Uno de los problemas que se planteará a la Convención Constitucional —se expresó explícitamente ayer— es el del procedimiento al que habrá de someter sus deliberaciones.
¿La Convención debe ser libérrima, carente de toda regla, despojada de todo límite, o deberá estar sometida a reglas preexistentes a la hora de formar su voluntad?
Un conjunto de convencionales electos —un total de 34— acaba de sostener que su quehacer no está sometido a regla preexistente alguna:
“… el proceso abierto por los pueblos —sostienen— no puede ser limitado a la redacción de una nueva Constitución bajo reglas inamovibles, sino que debe ser expresivo de la voluntad popular, reafirmando su carácter constituyente sostenido en la amplia deliberación popular y la movilización social dentro y fuera de la Convención”.
Ese grupo de convencionales presume ser la personificación del pueblo soberano cuya voluntad no estaría sometida a regla alguna.
Esa declaración es errónea y no es posible conciliarla con los acuerdos que rigen el actual proceso político en Chile.
Desde luego, esas 34 personas habrán de explicar en razón de qué —si no es gracias a las mismas reglas que ahora llaman a desconocer— tienen el carácter de convencionales. No tiene sentido llamarse convencional y al mismo tiempo negar las reglas que les permitieron convertirse en tales. La declaración, como es obvio, equivale a socavar el suelo bajo sus propios pies.
Se agrega a ello que la única diferencia entre un mero acto de voluntad de un convencional recién electo (cualquiera de los 34 que firman esa declaración) y una decisión jurídicamente vinculante es la sujeción a las reglas que lo constituyen como tal. Así como patear una esfera no es un gol, salvo que se efectúe dentro de las reglas del fútbol, así también la voluntad individual de 34 convencionales no es constitucionalmente relevante, salvo que se forme en base a las reglas previamente convenidas. Sin esas reglas la voluntad de los convencionales es una mera suma al margen del derecho. La Convención, en suma, es un órgano cuya competencia está legalmente regulada, es decir, sometida a límites contenidos en la actual Constitución.

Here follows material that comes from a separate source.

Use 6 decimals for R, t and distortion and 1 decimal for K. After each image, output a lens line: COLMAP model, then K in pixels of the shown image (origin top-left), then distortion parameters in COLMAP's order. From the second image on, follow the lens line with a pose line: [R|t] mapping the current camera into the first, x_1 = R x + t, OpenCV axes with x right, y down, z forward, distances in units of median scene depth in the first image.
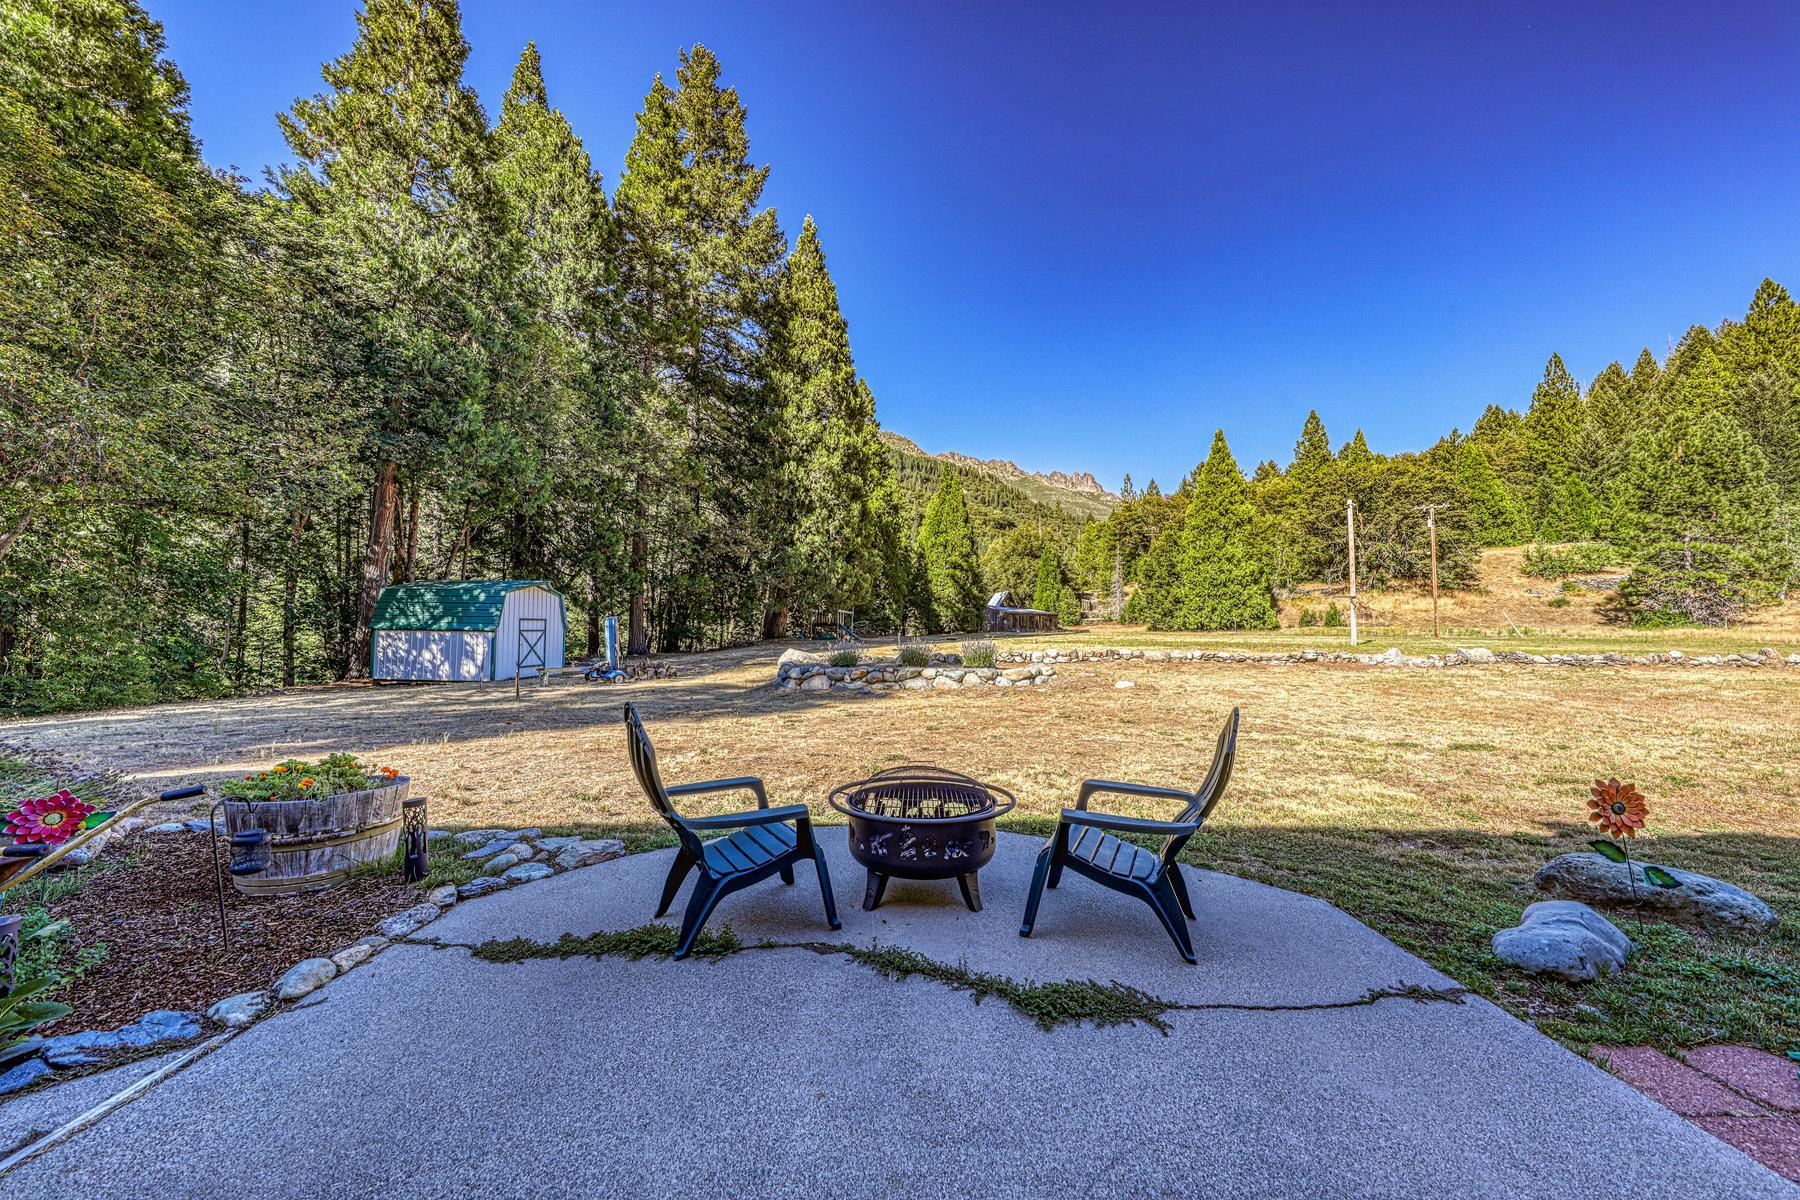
lens RADIAL K [[632.7, 0, 927.2], [0, 632.7, 601.6], [0, 0, 1]] dist [-0.000393, -0.000060]
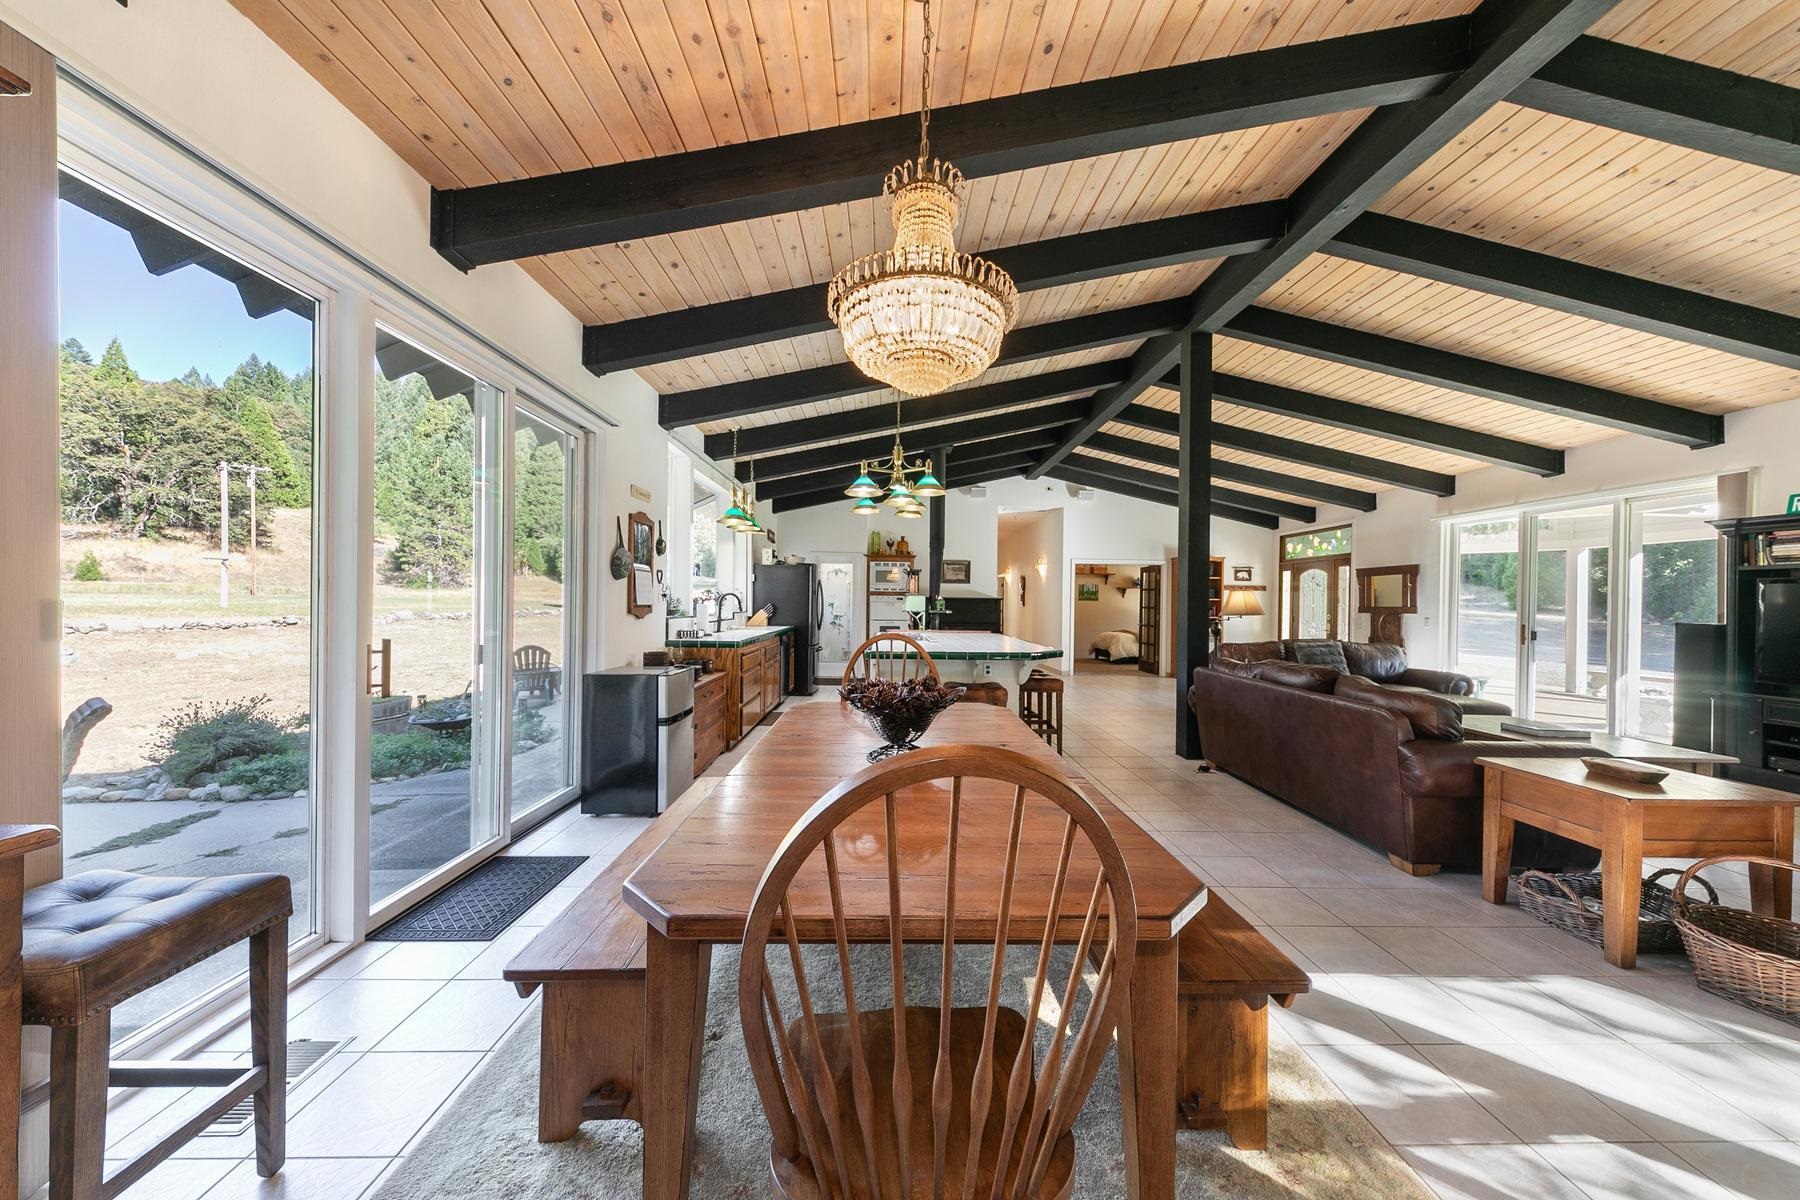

Esos límites no son obstáculos a su quehacer, sino el requisito cuyo cumplimiento permite transformar la voluntad en derecho (del mismo modo que son las reglas del fútbol las que permiten que patear una esfera pueda ser llamada gol).
Pero eso es justo lo que ahora se pretende desconocer.
Lo que ocurre entonces con esa lista de constituyentes es que están socavando las bases de su propia legitimidad formal. Ellos presumen que su poder de facto (que tampoco es tanto) puede prescindir del poder de iure (que el hecho puede sustituir al derecho) con lo que, cabe insistir, prescinden del acuerdo que los instituye como órganos.
A ellos hay que recordarles que es el respeto a las reglas lo que —si se las sigue fielmente— permite formar la voluntad del pueblo. Esta voluntad no coincide con la mayoría de la Convención, sino con los resultados del diálogo entre mayorías y minorías. Esos 34 convencionales incurren en una falacia de composición: toman la parte, la Lista del Pueblo, por el todo, el pueblo. Y al hacerlo desconocen el sentido del actual proceso político, el mismo que les permite llamarse convencionales.
Desconocen así el misterio de una Constitución democrática: nadie sabe con anticipación qué reglas constitucionales serán las correctas; pero existe un procedimiento que si se lo sigue fielmente permitirá sostener que lo que resulte será lo correcto.
Pero todo ello exige aceptar que hay reglas que fijan la competencia de la Convención, reglas que si son respetadas transformarán la voluntad de quienes la integran —esta vez sí— en la voluntad del pueblo. La voluntad del pueblo —al revés de lo que presume esa declaración— no coincide con la voluntad de la Lista del Pueblo.
La única voluntad del pueblo será la voluntad de la Convención formada en base a las reglas.